— Sua tarefa —
Troque "competências" por "habilidades" no trecho do texto sobre professores com sotaque que começa em "Cada instituição estabelece" e segue até "um sotaque estrangeiro?", e reescreva esse trecho com a troca feita.

___ Texto de origem ___

Ensinar pronúncia
Professores com sotaque no ensino de alemão como língua estrangeira / segunda língua?

Um sotaque estrangeiro do/a professor/a tem algum efeito negativo sobre o aprendizado do alemão?

Uma aproximação temática por Ursula Hirschfeld

 

Até agora não há constatação consistente, ou seja, estudos empíricos, de que adultos que estudam com um/a professor/a com sotaque, aprendam e falem alemão de forma diferente daqueles que aprendem com um/a professor/a nativo/a.

Cada instituição estabelece seus parâmetros e decide quais competências o/a professor/a deve apresentar, mas há (para além de argumentos econômicos e/ou de marketing) aspectos técnicos e argumentos que precisam ser levados em conta na discussão do sotaque do/a professor/a:

  1. Qual pronúncia é boa e correta
  2. O que é sotaque?
  3. Quais efeitos tem um sotaque estrangeiro?
  4. Que objetivos de ensino e aprendizagem existem no âmbito da pronúncia?
  5. O que caracteriza um bom professor/umaboa professora no que concerne o ensino da pronúncia?

1. Qual pronúncia é boa e correta?

O conceito de pronúncia abrange dois níveis, o das vogais e consoantes e suas ligações (nível segmental), e a acentuação tônica de palavras e grupos de palavras, melodia e ritmo (prosódia, nível suprasegmental), ele, portanto, não se restringe à formação de sons. As habilidades de pronúncia abrangem não somente o pronunciar, mas também a percepção de pronúncia, trata-se, assim, não só de ser compreendido mas também da compreensão da língua falada.

Não existe A pronúncia boa e/ou correta. Existem muitas variações de pronúncia que nos envolvem no dia a dia e às quais estamos habituados em maior ou menor grau, e que individualmente sentimos como mais correta ou menos, ou como um desvio.

___ Material fornecido ___

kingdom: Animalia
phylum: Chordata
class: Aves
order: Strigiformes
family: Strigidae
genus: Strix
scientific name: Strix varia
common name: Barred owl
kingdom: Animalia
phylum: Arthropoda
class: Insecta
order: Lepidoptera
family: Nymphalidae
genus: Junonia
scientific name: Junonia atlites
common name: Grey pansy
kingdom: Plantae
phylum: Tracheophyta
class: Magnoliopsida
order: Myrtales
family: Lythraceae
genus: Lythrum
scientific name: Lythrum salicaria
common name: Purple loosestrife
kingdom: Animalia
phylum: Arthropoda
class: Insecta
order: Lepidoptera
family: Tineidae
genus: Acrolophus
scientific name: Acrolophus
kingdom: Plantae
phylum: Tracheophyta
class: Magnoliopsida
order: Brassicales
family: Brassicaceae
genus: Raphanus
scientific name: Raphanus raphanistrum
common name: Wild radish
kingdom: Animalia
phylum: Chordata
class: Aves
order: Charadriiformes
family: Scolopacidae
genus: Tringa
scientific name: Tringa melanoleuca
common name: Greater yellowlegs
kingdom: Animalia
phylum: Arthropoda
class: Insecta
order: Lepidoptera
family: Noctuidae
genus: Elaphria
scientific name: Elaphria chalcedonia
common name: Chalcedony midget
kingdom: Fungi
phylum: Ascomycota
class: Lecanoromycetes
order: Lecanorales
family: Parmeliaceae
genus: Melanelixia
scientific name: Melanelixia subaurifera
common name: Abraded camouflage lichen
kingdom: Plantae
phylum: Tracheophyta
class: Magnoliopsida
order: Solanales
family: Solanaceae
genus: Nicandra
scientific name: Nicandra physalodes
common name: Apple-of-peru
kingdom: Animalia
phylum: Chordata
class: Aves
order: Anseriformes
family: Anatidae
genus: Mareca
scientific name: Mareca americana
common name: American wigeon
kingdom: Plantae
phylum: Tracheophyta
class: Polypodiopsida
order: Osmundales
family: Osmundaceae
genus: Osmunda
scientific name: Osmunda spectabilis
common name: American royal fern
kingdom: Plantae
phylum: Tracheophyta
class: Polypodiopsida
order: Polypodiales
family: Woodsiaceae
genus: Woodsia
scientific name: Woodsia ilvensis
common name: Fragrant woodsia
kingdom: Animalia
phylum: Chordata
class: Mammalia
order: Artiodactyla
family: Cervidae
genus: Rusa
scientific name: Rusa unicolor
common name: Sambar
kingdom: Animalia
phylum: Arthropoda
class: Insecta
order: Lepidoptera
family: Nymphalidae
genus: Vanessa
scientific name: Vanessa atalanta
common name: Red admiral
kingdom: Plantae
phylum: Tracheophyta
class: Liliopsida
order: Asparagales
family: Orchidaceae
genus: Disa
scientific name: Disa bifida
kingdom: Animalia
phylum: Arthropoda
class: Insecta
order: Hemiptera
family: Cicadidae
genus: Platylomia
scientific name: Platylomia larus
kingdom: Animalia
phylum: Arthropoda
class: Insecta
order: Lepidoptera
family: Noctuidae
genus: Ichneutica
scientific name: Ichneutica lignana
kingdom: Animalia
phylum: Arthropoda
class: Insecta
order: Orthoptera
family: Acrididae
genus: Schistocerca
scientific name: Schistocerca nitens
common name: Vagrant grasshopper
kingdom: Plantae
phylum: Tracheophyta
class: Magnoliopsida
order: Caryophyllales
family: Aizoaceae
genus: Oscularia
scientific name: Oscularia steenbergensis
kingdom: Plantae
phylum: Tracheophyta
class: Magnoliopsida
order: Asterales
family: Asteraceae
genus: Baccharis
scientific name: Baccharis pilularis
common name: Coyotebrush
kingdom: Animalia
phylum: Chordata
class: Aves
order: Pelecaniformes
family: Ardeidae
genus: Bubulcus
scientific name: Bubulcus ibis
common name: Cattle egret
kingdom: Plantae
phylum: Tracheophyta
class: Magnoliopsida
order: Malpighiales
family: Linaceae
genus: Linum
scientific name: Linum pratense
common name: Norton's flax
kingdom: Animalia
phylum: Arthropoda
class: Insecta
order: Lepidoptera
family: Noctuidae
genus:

___

— Resposta abaixo —
Cada instituição estabelece seus parâmetros e decide quais habilidades o/a professor/a deve apresentar, mas há (para além de argumentos econômicos e/ou de marketing) aspectos técnicos e argumentos que precisam ser levados em conta na discussão do sotaque do/a professor/a:

  1. Qual pronúncia é boa e correta
  2. O que é sotaque?
  3. Quais efeitos tem um sotaque estrangeiro?